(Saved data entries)
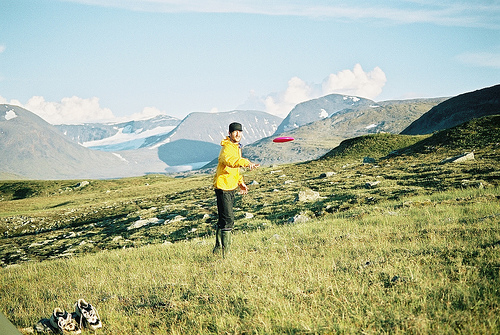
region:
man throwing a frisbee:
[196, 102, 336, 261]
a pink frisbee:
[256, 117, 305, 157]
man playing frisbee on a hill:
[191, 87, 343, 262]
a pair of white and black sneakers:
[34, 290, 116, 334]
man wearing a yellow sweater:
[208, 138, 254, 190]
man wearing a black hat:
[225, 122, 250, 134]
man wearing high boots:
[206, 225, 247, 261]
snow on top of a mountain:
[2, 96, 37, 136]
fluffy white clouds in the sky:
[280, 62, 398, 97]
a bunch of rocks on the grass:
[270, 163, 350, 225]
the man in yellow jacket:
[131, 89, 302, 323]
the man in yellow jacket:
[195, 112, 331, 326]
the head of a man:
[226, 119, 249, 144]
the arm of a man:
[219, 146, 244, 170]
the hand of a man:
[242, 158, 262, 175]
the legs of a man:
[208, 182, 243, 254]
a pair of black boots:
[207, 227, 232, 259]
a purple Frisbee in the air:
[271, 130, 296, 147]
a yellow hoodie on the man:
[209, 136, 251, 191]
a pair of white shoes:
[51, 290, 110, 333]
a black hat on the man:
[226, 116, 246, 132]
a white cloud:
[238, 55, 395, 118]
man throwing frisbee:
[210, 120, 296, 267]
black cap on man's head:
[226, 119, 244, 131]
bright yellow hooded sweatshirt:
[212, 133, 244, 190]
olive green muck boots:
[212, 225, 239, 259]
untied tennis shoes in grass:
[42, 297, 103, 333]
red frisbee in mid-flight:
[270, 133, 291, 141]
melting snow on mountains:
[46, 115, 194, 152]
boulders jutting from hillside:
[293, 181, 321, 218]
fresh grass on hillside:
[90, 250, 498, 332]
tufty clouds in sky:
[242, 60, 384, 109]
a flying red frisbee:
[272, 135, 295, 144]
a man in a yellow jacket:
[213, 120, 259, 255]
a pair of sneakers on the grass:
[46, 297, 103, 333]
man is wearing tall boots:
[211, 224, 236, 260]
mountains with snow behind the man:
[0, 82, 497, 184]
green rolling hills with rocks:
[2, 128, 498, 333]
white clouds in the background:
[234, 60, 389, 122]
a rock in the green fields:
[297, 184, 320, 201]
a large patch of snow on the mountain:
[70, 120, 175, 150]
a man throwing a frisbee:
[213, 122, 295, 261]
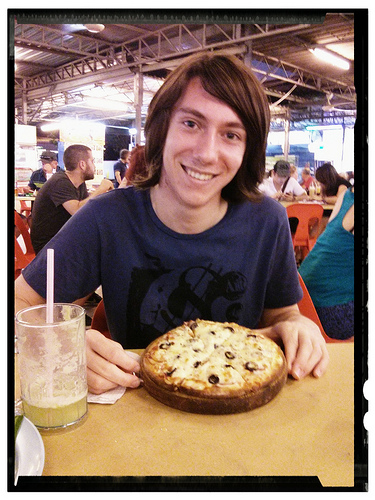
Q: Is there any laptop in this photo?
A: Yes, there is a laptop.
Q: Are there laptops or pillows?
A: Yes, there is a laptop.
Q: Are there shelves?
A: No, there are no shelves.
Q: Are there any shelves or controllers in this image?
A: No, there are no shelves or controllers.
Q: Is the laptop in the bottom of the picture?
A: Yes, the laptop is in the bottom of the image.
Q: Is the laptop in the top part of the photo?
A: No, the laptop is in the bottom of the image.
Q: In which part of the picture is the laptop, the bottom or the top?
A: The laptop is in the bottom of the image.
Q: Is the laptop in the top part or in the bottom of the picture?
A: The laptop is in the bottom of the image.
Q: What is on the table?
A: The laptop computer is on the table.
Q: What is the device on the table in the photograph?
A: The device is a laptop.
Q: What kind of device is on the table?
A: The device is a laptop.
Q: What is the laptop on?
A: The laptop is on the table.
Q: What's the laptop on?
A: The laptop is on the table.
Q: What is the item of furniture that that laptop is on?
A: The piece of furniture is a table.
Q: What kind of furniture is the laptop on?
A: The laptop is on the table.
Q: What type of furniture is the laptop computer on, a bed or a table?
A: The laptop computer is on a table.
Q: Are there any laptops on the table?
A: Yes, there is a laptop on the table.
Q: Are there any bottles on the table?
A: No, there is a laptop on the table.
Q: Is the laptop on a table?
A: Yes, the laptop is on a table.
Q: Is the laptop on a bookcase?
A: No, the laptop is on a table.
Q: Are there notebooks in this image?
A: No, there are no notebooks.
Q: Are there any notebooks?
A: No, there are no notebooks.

--

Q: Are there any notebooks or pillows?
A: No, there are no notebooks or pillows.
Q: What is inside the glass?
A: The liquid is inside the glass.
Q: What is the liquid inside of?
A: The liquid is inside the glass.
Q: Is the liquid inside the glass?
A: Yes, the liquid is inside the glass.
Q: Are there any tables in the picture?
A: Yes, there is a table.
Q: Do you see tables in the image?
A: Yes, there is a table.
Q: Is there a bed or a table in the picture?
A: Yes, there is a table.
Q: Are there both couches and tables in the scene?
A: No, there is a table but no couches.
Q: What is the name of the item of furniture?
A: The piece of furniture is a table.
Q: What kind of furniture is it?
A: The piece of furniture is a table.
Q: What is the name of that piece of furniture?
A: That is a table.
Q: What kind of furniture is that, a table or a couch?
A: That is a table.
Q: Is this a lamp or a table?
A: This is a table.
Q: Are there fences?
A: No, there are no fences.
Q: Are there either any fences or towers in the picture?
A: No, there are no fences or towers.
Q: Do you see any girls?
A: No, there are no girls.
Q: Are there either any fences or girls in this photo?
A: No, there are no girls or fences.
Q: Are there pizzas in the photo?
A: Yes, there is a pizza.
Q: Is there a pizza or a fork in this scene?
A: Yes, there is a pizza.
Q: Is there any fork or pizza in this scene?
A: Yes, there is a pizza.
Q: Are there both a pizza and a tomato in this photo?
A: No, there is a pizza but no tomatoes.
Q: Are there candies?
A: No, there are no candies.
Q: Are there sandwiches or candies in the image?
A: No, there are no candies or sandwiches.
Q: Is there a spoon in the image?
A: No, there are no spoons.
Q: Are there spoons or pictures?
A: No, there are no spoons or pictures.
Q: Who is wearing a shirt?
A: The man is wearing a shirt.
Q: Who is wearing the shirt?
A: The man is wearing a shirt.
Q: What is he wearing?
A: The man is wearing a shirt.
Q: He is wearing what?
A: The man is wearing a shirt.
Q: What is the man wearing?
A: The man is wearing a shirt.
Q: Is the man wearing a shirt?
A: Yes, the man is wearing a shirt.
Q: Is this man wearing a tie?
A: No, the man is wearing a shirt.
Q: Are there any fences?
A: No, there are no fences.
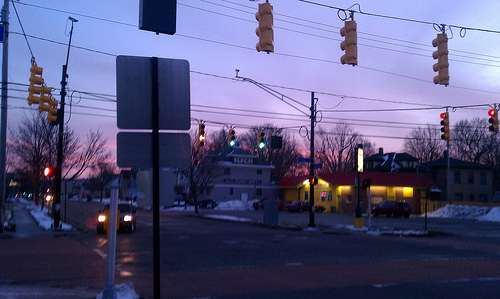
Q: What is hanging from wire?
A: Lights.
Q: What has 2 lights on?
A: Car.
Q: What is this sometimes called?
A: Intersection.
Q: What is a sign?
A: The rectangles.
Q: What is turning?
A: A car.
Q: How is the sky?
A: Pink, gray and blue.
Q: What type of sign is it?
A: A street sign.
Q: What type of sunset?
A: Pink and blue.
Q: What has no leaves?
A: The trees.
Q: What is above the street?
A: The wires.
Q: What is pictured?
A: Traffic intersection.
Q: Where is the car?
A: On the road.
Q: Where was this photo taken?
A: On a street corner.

==

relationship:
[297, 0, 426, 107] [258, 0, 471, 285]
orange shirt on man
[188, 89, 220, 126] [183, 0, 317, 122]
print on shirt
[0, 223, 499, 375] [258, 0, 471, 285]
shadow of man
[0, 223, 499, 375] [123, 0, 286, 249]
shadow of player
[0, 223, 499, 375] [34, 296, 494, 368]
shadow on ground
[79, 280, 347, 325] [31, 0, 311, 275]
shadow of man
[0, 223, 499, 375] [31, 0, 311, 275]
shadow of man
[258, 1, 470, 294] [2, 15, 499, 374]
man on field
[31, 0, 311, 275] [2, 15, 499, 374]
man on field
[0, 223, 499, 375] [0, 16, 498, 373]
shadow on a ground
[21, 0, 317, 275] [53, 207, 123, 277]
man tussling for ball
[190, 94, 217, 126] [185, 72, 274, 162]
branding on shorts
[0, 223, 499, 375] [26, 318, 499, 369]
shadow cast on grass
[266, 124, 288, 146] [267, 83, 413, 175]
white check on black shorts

Task directions: Reproduce verbatim the lines of the material from the line with "fluffy white clouds" to the line with "[226, 116, 246, 132]", both of those lines included.

Result:
fluffy white clouds in the sky:
[280, 62, 398, 97]
a bunch of rocks on the grass:
[270, 163, 350, 225]
the man in yellow jacket:
[131, 89, 302, 323]
the man in yellow jacket:
[195, 112, 331, 326]
the head of a man:
[226, 119, 249, 144]
the arm of a man:
[219, 146, 244, 170]
the hand of a man:
[242, 158, 262, 175]
the legs of a man:
[208, 182, 243, 254]
a pair of black boots:
[207, 227, 232, 259]
a purple Frisbee in the air:
[271, 130, 296, 147]
a yellow hoodie on the man:
[209, 136, 251, 191]
a pair of white shoes:
[51, 290, 110, 333]
a black hat on the man:
[226, 116, 246, 132]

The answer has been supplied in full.